- Directed by: Brendan Muldowney
- Written by: Brendan Muldowney
- Produced by: Conor Barry
- Starring: Darren Healy; Nora-Jane Noone;
- Cinematography: Tom Comerford
- Edited by: Mairead McIvor
- Music by: Stephen McKeon
- Production company: Savage Productions
- Distributed by: TLA Releasing
- Release dates: 10 July 2009 (Galway Film Fleadh); 17 September 2010 (Ireland);
- Running time: 88 minutes
- Country: Ireland
- Language: English

= Savage (2009 Irish film) =

2009 Irish film

Savage is a 2009 Irish psychological thriller film directed by Brendan Muldowney, starring Darren Healy and Nora-Jane Noone.

==Cast==
- Darren Healy as Paul Graynor
- Nora-Jane Noone as Michelle
- Gerry Shanahan as Josie Burns
- Brian Fortune as Homeless Man 2
- Jer O'Leary as Paul's Father
- Karl Shiels as Eddie
- Diarmuid Noyes as Attacker 2
- Bill Murphy as Self Defence Instructor
- Rachel Rath as Jenny
- Emmett J. Scanlan as Gym Changing Room Guy 1
- Eoin Macken as Gym Changing Room Guy 2
- Gerard Jordan as Bully
- Cathy Belton as Dr. Cusack

==Reception==
Donald Clarke of The Irish Times called the film a "finely honed shocker enlivened by occasional moments of impressively black humour".
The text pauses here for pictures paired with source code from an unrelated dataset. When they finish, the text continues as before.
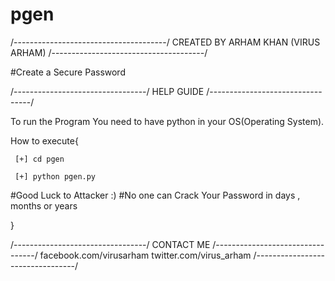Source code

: # pgen

/--------------------------------------/
  CREATED BY ARHAM KHAN (VIRUS ARHAM)
/--------------------------------------/


#Create a Secure Password 

/---------------------------------/
       	   HELP GUIDE
/---------------------------------/

To run the Program You need to have python in your OS(Operating System).

How to execute{

	 [+] cd pgen
	 
 	 [+] python pgen.py

#Good Luck to Attacker :)
#No one can Crack Your Password in days , months or years

}


/---------------------------------/
                   CONTACT ME 
/---------------------------------/
 facebook.com/virusarham
 twitter.com/virus_arham
/---------------------------------/
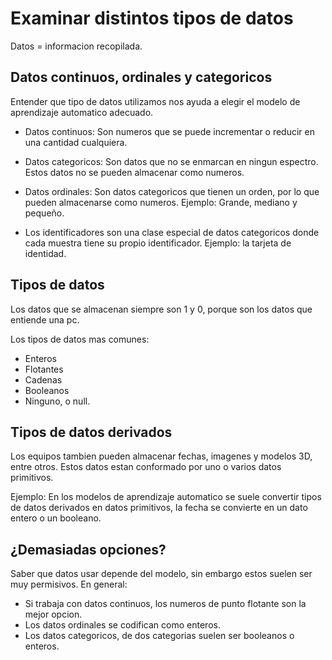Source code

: # Examinar distintos tipos de datos

Datos = informacion recopilada.


## Datos continuos, ordinales y categoricos
Entender que tipo de datos utilizamos nos ayuda a elegir el modelo de aprendizaje automatico adecuado.

* Datos continuos: Son numeros que se puede incrementar o reducir en una cantidad cualquiera.

* Datos categoricos: Son datos que no se enmarcan en ningun espectro. Estos datos no se pueden almacenar como numeros.

* Datos ordinales: Son datos categoricos que tienen un orden, por lo que pueden almacenarse como numeros. Ejemplo: Grande, mediano y pequeño.

* Los identificadores son una clase especial de datos categoricos donde cada muestra tiene su propio identificador. Ejemplo: la tarjeta de identidad.

## Tipos de datos

Los datos que se almacenan siempre son 1 y 0, porque son los datos que entiende una pc.

Los tipos de datos mas comunes:
* Enteros
* Flotantes
* Cadenas
* Booleanos
* Ninguno, o null.

## Tipos de datos derivados

Los equipos tambien pueden almacenar fechas, imagenes y modelos 3D, entre otros.
Estos datos estan conformado por uno o varios datos primitivos.

Ejemplo: En los modelos de aprendizaje automatico se suele convertir tipos de datos derivados en datos primitivos, la fecha se convierte en un dato entero o un booleano.

## ¿Demasiadas opciones?
Saber que datos usar depende del modelo, sin embargo estos suelen ser muy permisivos.
En general:
* Si trabaja con datos continuos, los numeros de punto flotante son la mejor opcion.
* Los datos ordinales se codifican como enteros.
* Los datos categoricos, de dos categorias suelen ser booleanos o enteros.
Gareth Jones of Dread Central gave the film a score of 4/5 and called it an "earnest, and devastating, study of the psychological effects of victimisation, brutalisation, intimidation, and sheer aggression turned inwards."

Paul Whitington of the Irish Independent rated the film 3 stars out of 5 and wrote that it "goes a long way on a very slim premise". Whitington praised the sound effects but criticised the "baroque conclusion that clumsily hammers home the film's message."